The only situation where the usefulness of chemotherapy has been demonstrated is after surgery for serous BOTs with invasive implants, for which cases the chemotherapy regimen used is the same as that for invasive carcinoma (consisting of a platinum-containing drug, such as cisplatin or carboplatin, and a mitotic inhibitor, such as paclitaxel or docetaxel).

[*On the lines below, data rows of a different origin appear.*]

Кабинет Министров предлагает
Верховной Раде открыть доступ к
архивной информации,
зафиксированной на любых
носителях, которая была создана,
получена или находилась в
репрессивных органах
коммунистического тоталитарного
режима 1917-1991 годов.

It appears that mutations in the KRAS or BRAF genes may produce cystoadenomas noted as serous BOTs, which could later evolve into low-degree serous carcinoma. In addition, mutation in the KRAS gene may be implicated in the origin of mucinous tumours, with their corresponding progression to mucinous carcinoma. These lines of study may serve in the development new therapeutic targets efficient for BOTs, since drugs and their use in this respect are yet to be fully developed.

====Follow-ups====
Twenty-five percent of recurrences were diagnosed after five years, though relapses may actually occur 15 years after surgery, so patients must be closely monitored for a long time. Three follow-ups per year are recommended for the first two years, then one follow-up every six months during the next three to five years, and thereafter annually. Close monitoring is advised for women who were treated with conservative surgery because of the high rate of relapse.

Follow-up visits should include clinical exploration, transvaginal ultrasound, and Ca125 levels, even though some authors have suggested adding Ca19.9 since it appears that some mucinous tumours do not mark Ca125. The importance of blood markers is controversial especially at early stages, since in earlier publications, only 40% of women diagnosed with a stage I BOT had elevated levels of Ca125, but if we look at the figures for stages II–IV the percentage rises to 83%. When a relapse is suspected, transvaginal ultrasound is the test of choice, and may be accompanied by a pelvic RM. If evolutive peritoneal or extra-peritoneal disease is suspected, patient testing may also include CT scan or PET.